Isabel Hardman Isabel Hardman

What to expect from today’s Lords showdown on tax credits

There could be four troublesome votes on tax credits in the Lords this afternoon, each challenging not just the measures that George Osborne is keen to introduce, but also the way that the Lords functions.

The most troublesome of all in terms of the constitutional implications is the amendment to the motion introducing the instrument from Baroness Manzoor. This is the Lib Dem ‘fatal’ motion and it changes the government motion ‘that the draft Regulations laid before the House on 7 September be approved’ to ‘that this House declines to approve the draft Regulations laid before the House on 7 September’.

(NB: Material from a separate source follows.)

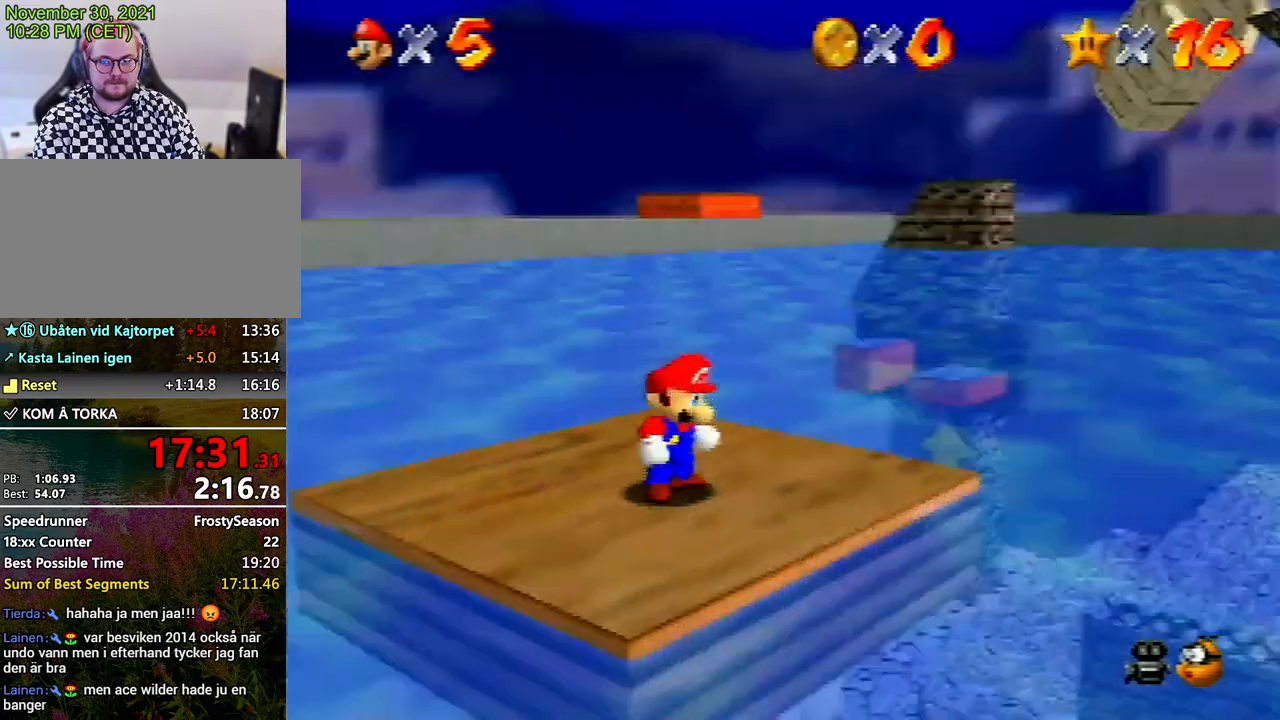
{"buttons": [], "left_stick": "center", "events": [[133, "left_stick", "left"], [367, "left_stick", "center"]]}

The Lib Dems want to appear to be tougher than Labour on the tax credit cuts, and they also don’t care about the constitutional crisis that the motion could trigger, whereby the Tories would have to go ahead with their threat to flood the Upper Chamber with more peers in order to get the motion through. This would look dreadful to anyone on the outside who is already struggling with the point of an unelected Chamber that seems increasingly to be stuffed with people who once did a good job for someone in Whitehall or who is a good chum of someone else in Westminster. And thus it works very well for the Lib Dems to make the Lords look ridiculous: they already think it is and would like to make the case to the wider public for its abolition as an elected chamber.

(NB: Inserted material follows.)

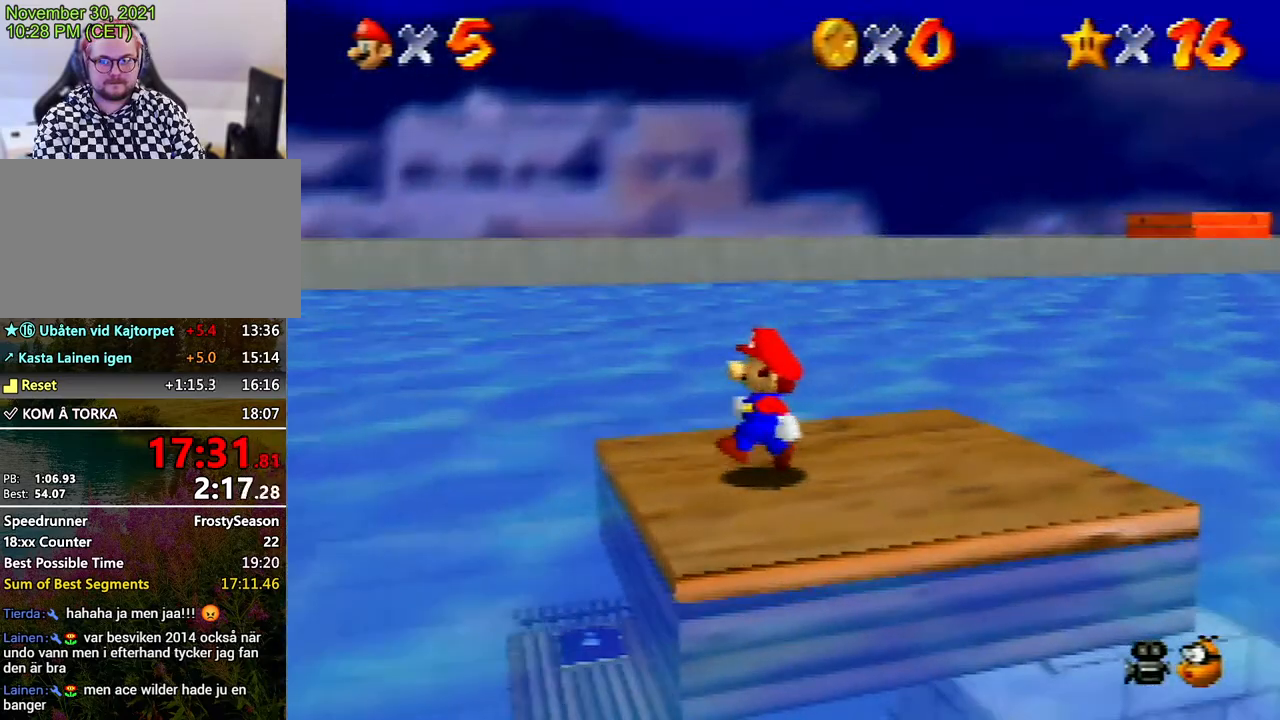
{"buttons": ["C_LEFT"], "left_stick": "center", "events": [[300, "C_LEFT", "down"], [400, "C_LEFT", "up"], [500, "C_LEFT", "down"]]}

But the most troublesome motion in terms of tax credits is that tabled by Labour’s Baroness Hollis, which changes the motion to say the following:

‘this House declines to consider the draft Regulations laid before the House on 7 September until the Government, (1) following consultation have reported to Parliament a scheme for full transitional protection for a minimum of three years for all low-income families and individuals currently receiving tax credits before 5 April 2016, such transitional protection to be renewable after three years with parliamentary approval, and (2) have laid a report before the House, detailing their response to the analysis of the draft Regulations by the Institute for Fiscal Studies, and considering possible mitigating action.’